The fact that I said that out loud rather than thinking
something more reasonable is obviously down to my rank intoxication at the
time, but I do stand by the point I was attempting to make. Nobody likes being guilted
into donating money to a serious cause when they’re trying to have a good time,
but the thing that really annoyed me was her. She was imposing this guilt on
us, and I assumed that she cared enough to do so because she knows or knew somebody
with breast cancer.
I know that it wasn’t
necessarily the case (and obviously people can and do campaign for issues that
have never affected them), but the fact that she haughtily retreated rather than
arguing with me seems like something of a confirmation. To me, giving money to
or working for a charity because somebody you know has been affected by the
issue is more self-interested than altruistic. Breast cancer didn’t
spontaneously pop up in half a million people like a mutant jack in the box at the moment your aunt was
diagnosed,
but somehow it wasn’t important enough to do anything about until then.
Had I been sober (and
armed with statistics) I’d have asked her why she wasn’t raising donations for
the 33.4 million people living with HIV around the world, or for coronary heart
disease (which tops all other diseases for deaths in the UK). Numbers don’t
lie, and since 2000 it’s taken considerably more people than breast cancer. In
2010, just over 129 people died from coronary heart disease per 100,000 population
compared to just under 37 per 100,000 women
for breast cancer. Likewise, lung cancer, cerebrovascular disease and even
pneumonia kill more people every year than breast cancer.

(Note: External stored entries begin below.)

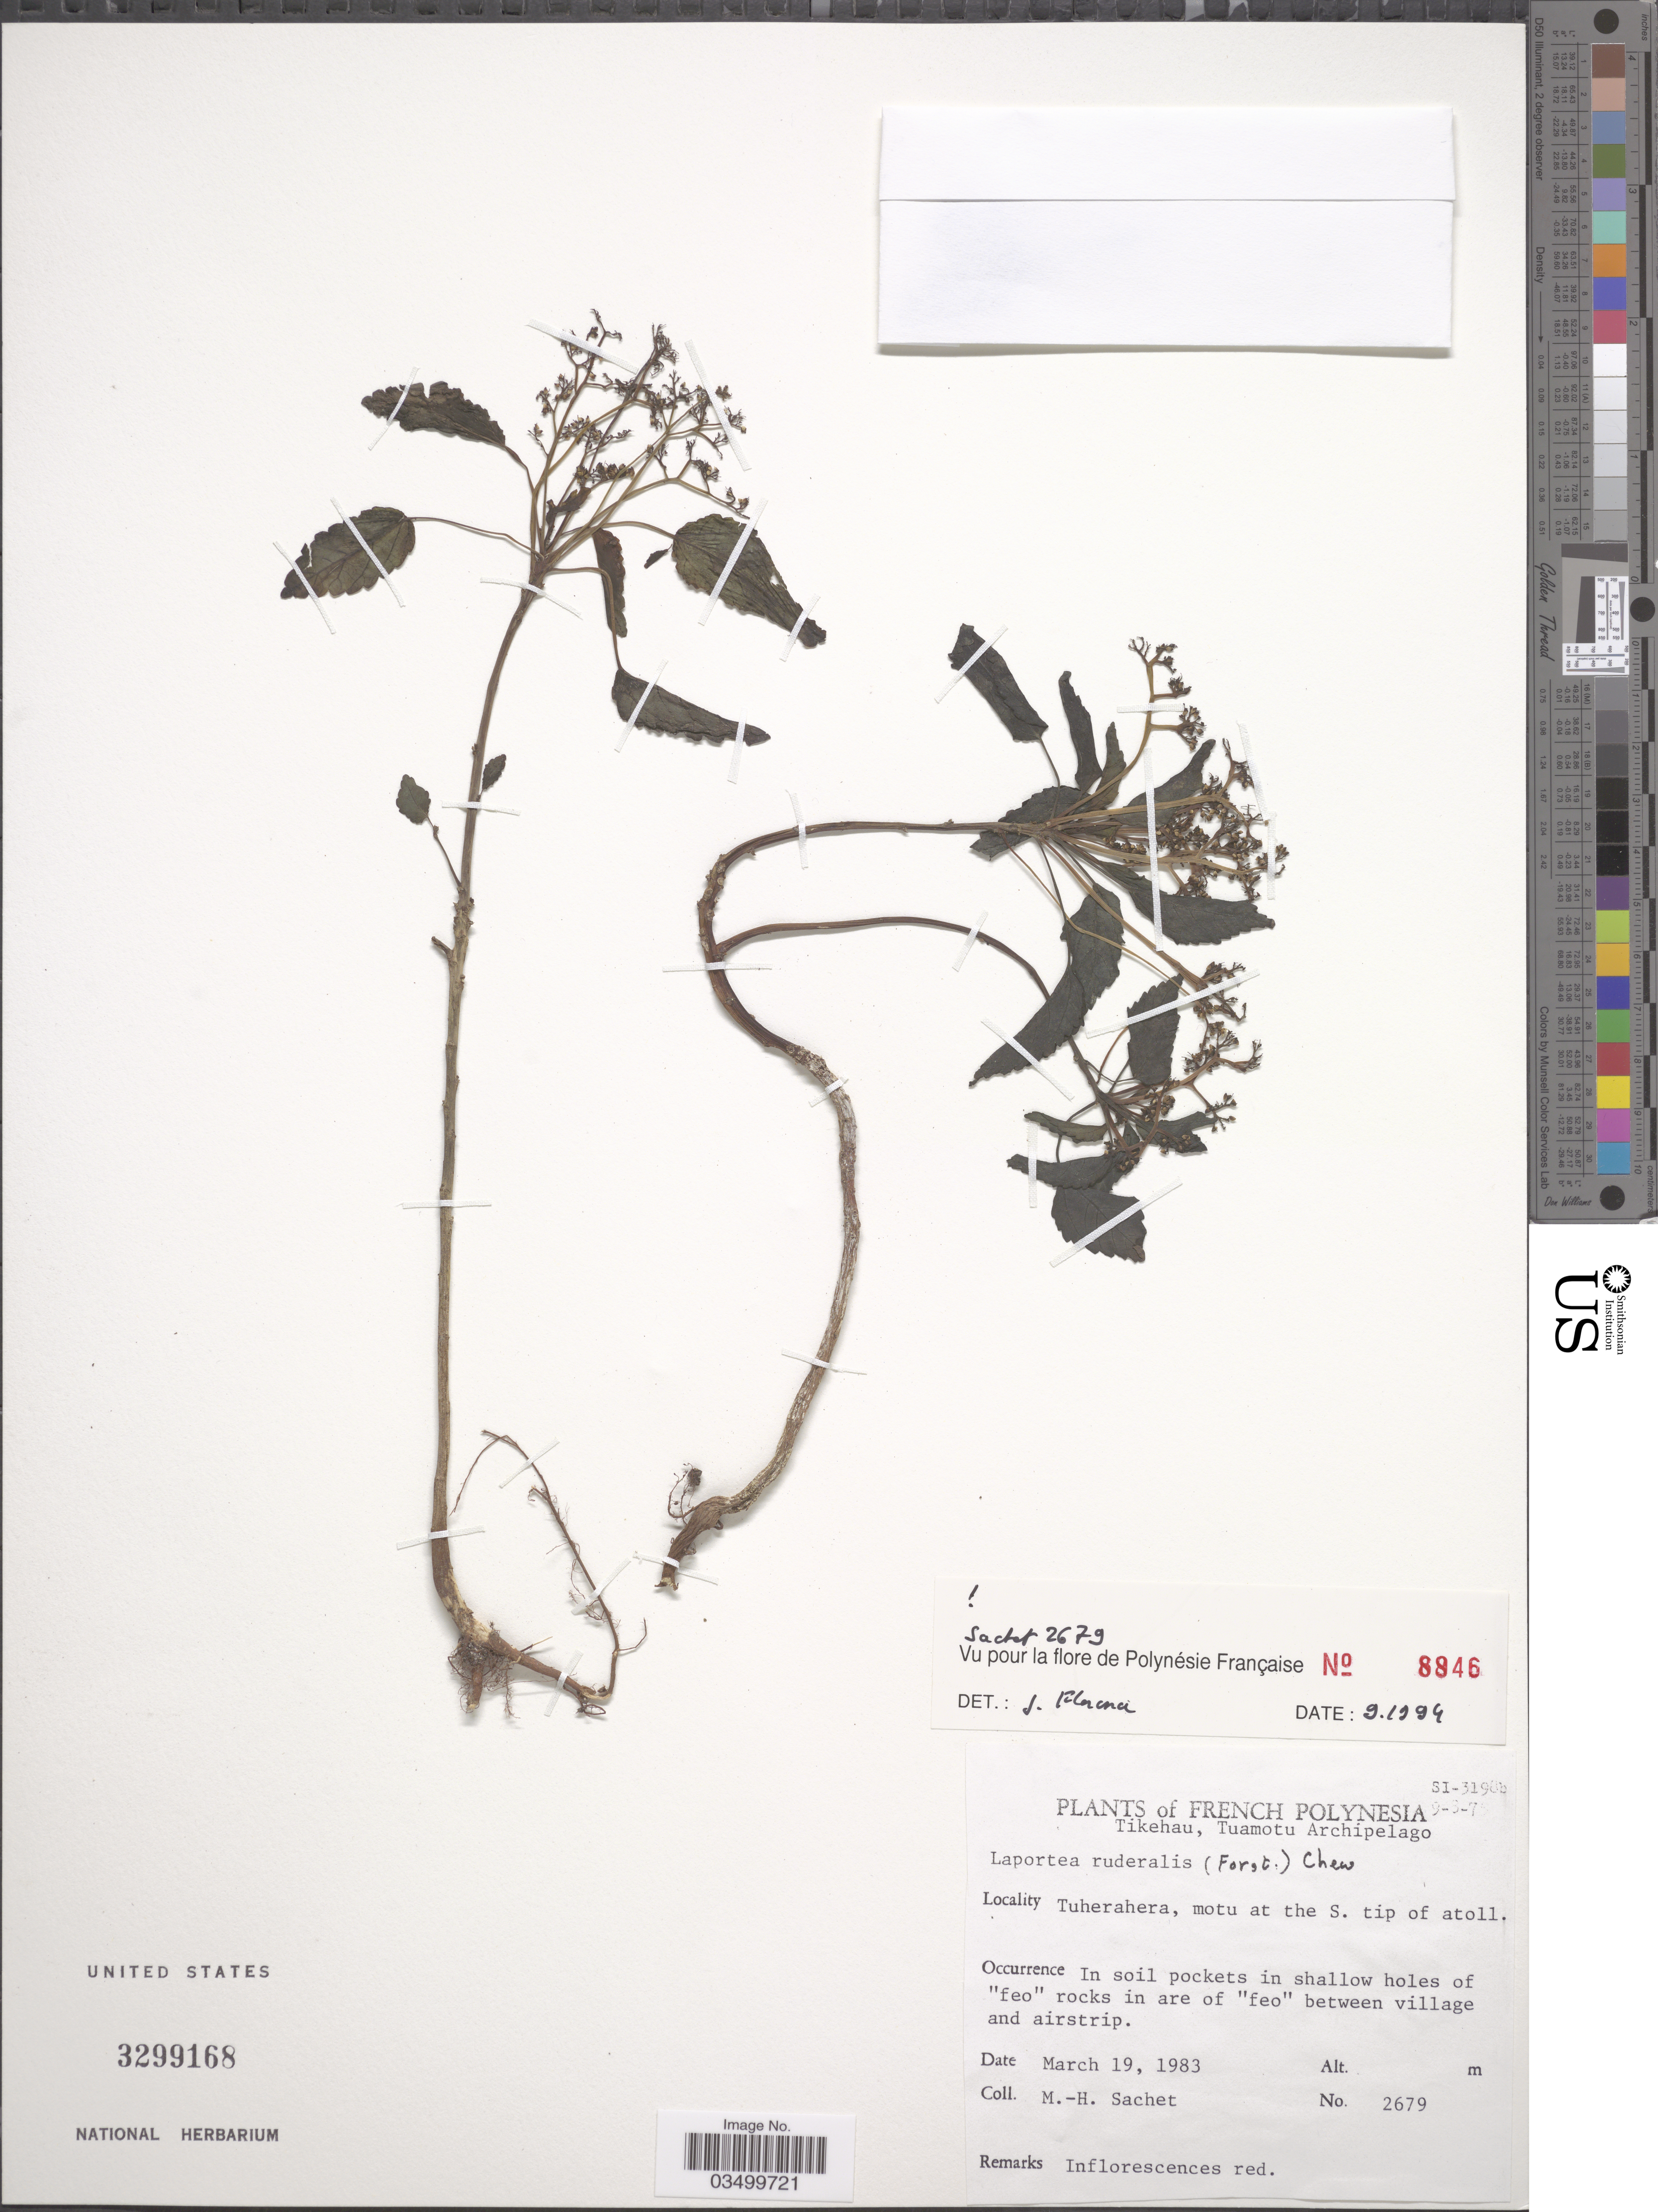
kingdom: Plantae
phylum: Tracheophyta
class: Magnoliopsida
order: Rosales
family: Urticaceae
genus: Laportea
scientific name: Laportea ruderalis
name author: (G. Forst.) Chew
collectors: M.-H. Sachet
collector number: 2679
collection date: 1983-03-19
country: French Polynesia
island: Tikehau Atoll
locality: Tikehau, Tuamotu Archipelago. Tuherahera, motu at the S. tip of atoll.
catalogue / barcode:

University of Kent researcher Beth Breeze’s study on the reasons people give to charity supports the idea that charitable
donations are not based on the level of need, “but rather [people] support causes that mean
something to them.” Although this should balance out (bigger problems affect
more people and therefore receive more donations), the moral superiority people
feel for donating to a cause is completely misplaced if they’ve been personally
affected by it. In that moment, the woman thought I was one of the most despicable
people on the face of the planet, but she was being blinded by her own hypocrisy.
It’s
selfish giving because what they’re doing is trying to lessen their own
suffering. If you have an infection, you can take a course of antibiotics and you’ll start
to feel better. But if you get a condition that can’t be cured or comfortably managed,
there isn't much action you can realistically take. As primitive survival
instincts kick in, you go into “fight” mode, but the predator you’re dealing
with doesn’t have a body to brutalise or a secret military compound to bomb
into oblivion. Research is the way we fight these predators, and that means the
only thing a regular person can do to lessen their own suffering is to canvas
for donations. If there was a pill for it, they’d take it and blissfully ignore
all the people in poverty-stricken countries dying from the same problem.
The
reason I come off looking like a drunken prick in that situation is because
charity is “good,” in essence. She’s doing a good thing by raising money for
breast cancer, and only an abhorrent, inhuman ogre would point out that she’s
just dressing selfishness up to look like altruism.